Investasi Justru Tumbuh di Tengah Aksi Buruh
Jika aksi buruh dianggap ancaman, maka pertumbuhan investasi di sektor manufaktur selama periode 2022–2024 seharusnya stagnan atau menurun. Namun data dari BKPM (Badan Koordinasi Penanaman Modal) menunjukkan hal yang berlawanan. Realisasi investasi di sektor industri pengolahan justru tumbuh pesat, dengan nilai mencapai Rp 322 triliun pada 2024, naik dari Rp 297 triliun pada tahun sebelumnya.
Bahkan kawasan industri di Bekasi dan Karawang, dan Purwakarta yang merupakan wilayah dengan aksi buruh paling rutin tetap menjadi primadona investasi asing. Terutama dari Jepang, Korea Selatan, dan China. Ini menandakan bahwa aksi buruh tidak serta-merta membuat investor mundur.
Pabrik Lain yang Tetap Eksis Meski Pernah Dihantam Aksi
Selain Yamaha, banyak perusahaan lain yang tetap bertahan dan berkembang antara lain yakni PT Hino Motors Manufacturing Indonesia (HMMI). Sampai saat ini mereka menggelar dialog sosial berkala dengan PUK SPAMK FSPMI, walau kerap mendapat kritik dari serikat.

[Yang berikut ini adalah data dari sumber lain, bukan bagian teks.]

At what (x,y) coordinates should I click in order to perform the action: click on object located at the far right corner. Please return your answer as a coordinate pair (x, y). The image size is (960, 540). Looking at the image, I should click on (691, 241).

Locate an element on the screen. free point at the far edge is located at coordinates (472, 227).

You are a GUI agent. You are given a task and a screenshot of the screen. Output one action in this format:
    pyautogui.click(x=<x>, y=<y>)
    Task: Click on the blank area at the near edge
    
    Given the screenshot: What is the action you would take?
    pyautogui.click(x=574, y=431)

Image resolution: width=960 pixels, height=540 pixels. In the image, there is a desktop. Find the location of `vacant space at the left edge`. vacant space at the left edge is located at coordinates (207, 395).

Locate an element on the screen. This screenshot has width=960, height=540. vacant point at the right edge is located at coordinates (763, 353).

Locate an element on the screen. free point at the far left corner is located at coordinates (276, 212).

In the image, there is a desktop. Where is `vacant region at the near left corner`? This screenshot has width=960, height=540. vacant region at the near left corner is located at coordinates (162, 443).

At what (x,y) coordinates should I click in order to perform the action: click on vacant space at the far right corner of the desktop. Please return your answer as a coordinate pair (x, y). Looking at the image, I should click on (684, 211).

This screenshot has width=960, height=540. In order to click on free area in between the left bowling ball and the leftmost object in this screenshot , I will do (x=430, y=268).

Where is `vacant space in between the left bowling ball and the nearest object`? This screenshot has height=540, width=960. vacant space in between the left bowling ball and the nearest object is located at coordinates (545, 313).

Aksi Buruh sebagai Penyeimbang Sistem
Menurut Ketua Konsulat Cabang Federasi Serikat Pekerja Metal Indonesia (FSPMI) yang berafiliasi dengan Konfederasi Serikat Pekerja Indonesia (KSPI), Fuad BM, aksi buruh bukanlah penghambat, melainkan bagian penting dari demokrasi ekonomi.
“Aksi buruh adalah koreksi terhadap ketimpangan. Kalau tidak ada suara buruh, perusahaan bisa sewenang-wenang. Tapi kalau buruh bersuara, bukan berarti investasi terganggu, malah menandakan Indonesia punya sistem demokrasi industri yang sehat,” ujar Fuad.

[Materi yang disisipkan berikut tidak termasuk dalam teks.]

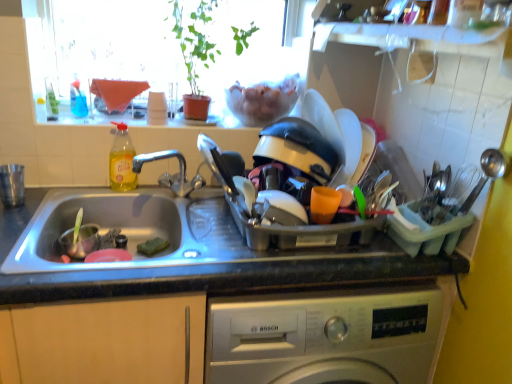
This screenshot has height=384, width=512. In order to click on vacant area that is situated to the right of yellow translucent bottle at sink left in this screenshot , I will do `click(165, 189)`.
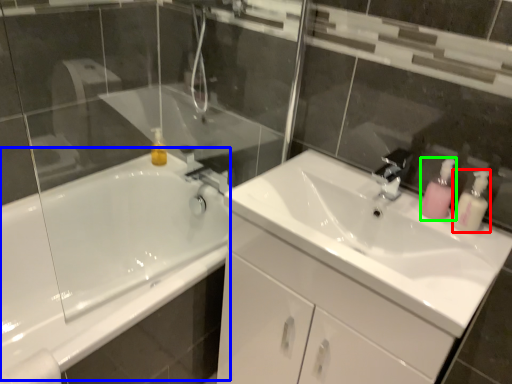
Question: Which is farther away from soap dispenser (highlighted by a red box)? bath (highlighted by a blue box) or soap dispenser (highlighted by a green box)?

Choices:
 (A) bath
 (B) soap dispenser

Answer: (A)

Hoaks yang Terorganisir dan Dibungkus Kekhawatiran
Aktivis buruh dari FSPMI, Ucup Zainuddin, menambahkan bahwa isu hengkangnya investor hanyalah dalih untuk mengkriminalisasi gerakan buruh.
“Ini hoaks yang dipelihara. Karena kalau buruh diam, pemerintah dan pengusaha bisa lebih leluasa mengatur upah seenaknya,” kata Ucup.
Ia mencontohkan bagaimana pada awal tahun 2025, muncul berita viral bahwa pabrik Jepang di Cikarang akan tutup karena demo. Namun setelah ditelusuri, perusahaan itu ternyata tutup karena alasan global supply chain, bukan karena aksi buruh.
Singkatnya: Buruh Bersuara, Demokrasi Bekerja
Dengan semua fakta yang ada, jelas bahwa aksi buruh bukan ancaman bagi investasi, tapi bagian dari ekosistem industrial yang sehat. Narasi bahwa investor akan kabur karena buruh turun ke jalan hanyalah bentuk intimidasi psikologis agar kelas pekerja takut bersuara.
Yamaha, sebagai studi kasus nyata, membuktikan bahwa perusahaan tetap bisa berkembang, bahkan di tengah gelombang perlawanan buruh.
Sebagai bangsa demokratis, Indonesia seharusnya bangga memiliki gerakan buruh yang aktif dan kritis. Selama aksi dilakukan dalam koridor hukum, maka bukan hanya tak mengganggu, tapi juga memperkuat pilar keadilan sosial dalam dunia kerja.